What exactly is “defining bleeding edge specs”? Because I can define bleeding edge specs right now. A ceaseless, foldable 10-bit 4K resolution display with a lifespan of 500K folds. Any idiot can define a bleeding edge specs.Love the “Apple just sends a wishlist and waits” take — because defining bleeding-edge specs that require brand-new manufacturing processes is apparently something a toddler could do.
Apple may be fabless, but they’re not just throwing darts at a feature board either. They set the bar— thickness, brightness, power draw, integrated touch sensors — and Samsung Display breaks a sweat trying to hit it. That new foldable panel you’re hyped about? It didn’t exist in any Samsung product before Apple came knocking with their “wishlist.”
So no, Apple’s not soldering circuits, but let’s not pretend they’re sitting in a sandbox while Samsung does all the adult work. It’s a collaborative effort, and Apple’s role is very much at the innovation table — just not holding the soldering iron.
I feel like you’re just throwing around buzzwords with no understanding of how this industry works. The suppliers like Samsung do the engineering and hard intellectual stuff. Apple does not know how the displays are engineered, just what specs the end-product should have.

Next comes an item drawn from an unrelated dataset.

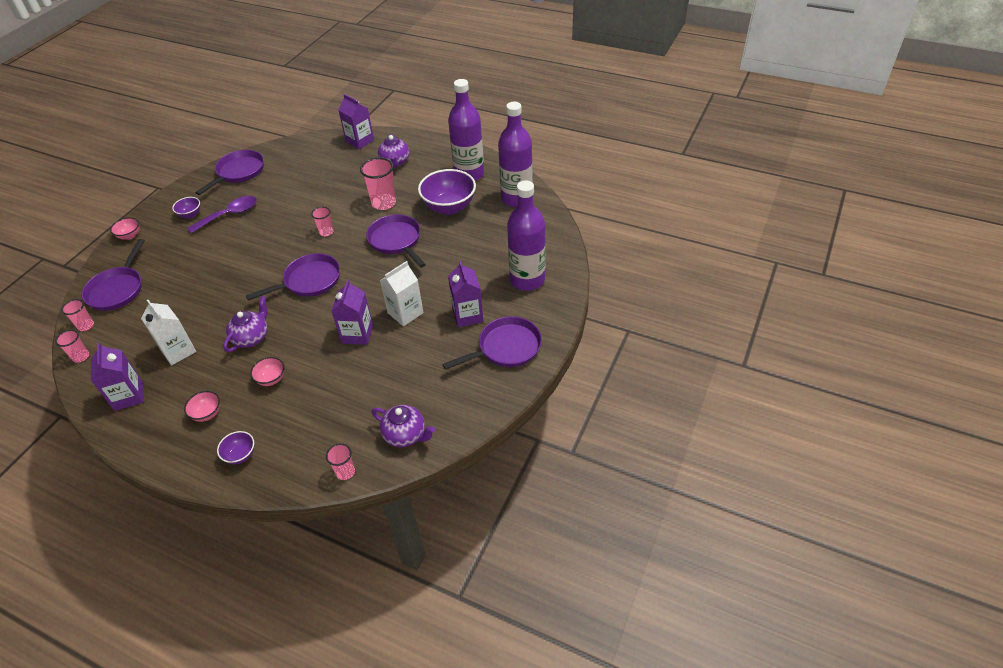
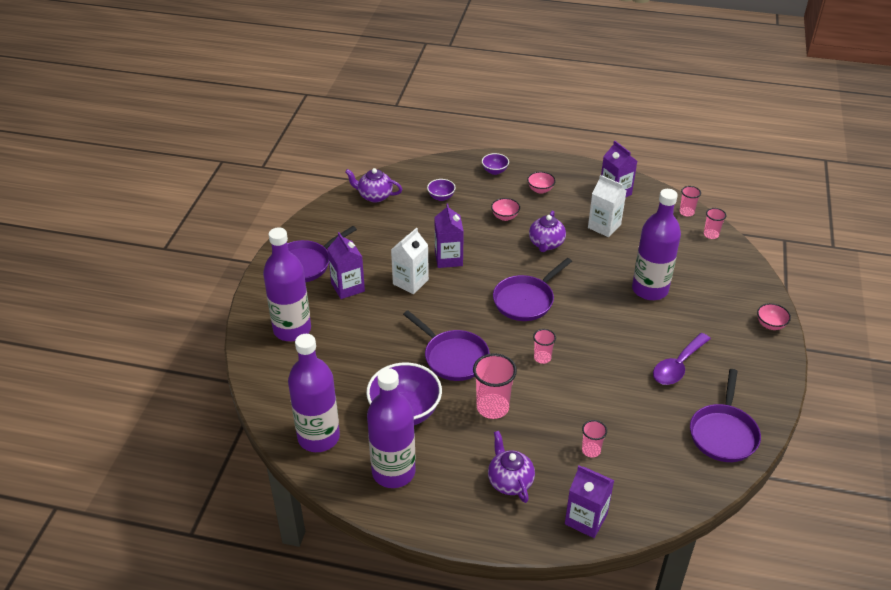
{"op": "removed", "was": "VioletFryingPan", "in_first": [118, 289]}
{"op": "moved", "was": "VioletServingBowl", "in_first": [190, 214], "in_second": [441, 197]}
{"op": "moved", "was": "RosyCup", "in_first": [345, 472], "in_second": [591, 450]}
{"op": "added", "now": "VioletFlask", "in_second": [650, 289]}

Apple tells Samsung what brightness they want, the number of pixels, the size, how prominent the crease should be and other superficial specs. This is intellectually equivalent to ordering pizza from dominos.
Samsung is the one who has the engineer and design the solution. Making a spec sheet is low skill work that anyone can do. The hard part is engineering a process that can achieve your desired specs at a sufficient yield and quality.
There is no “collaboration” in engineering between Apple and Samsung other than Samsung telling Apple the price for the intended spec. Apple can then spec up or down depending on their budget (Example: if Apple wanted 3000 nits and Samsung can’t achieve that with their current technology at a low enough price, Apple will then request 2000 nits). Apple isn’t doing any of the developing.
Your argument also makes no economic sense since Samsung is a very expensive display mfg. If this were Apple’s solution, then they’d be using low-cost Chinese mfg. the reason they only use Samsung is that only Samsung can engineer the solution to reach their intended wishlist of features. The others can’t at the moment, but they are probably working on their own engineering solutions to reach Apple’s wishlist of features.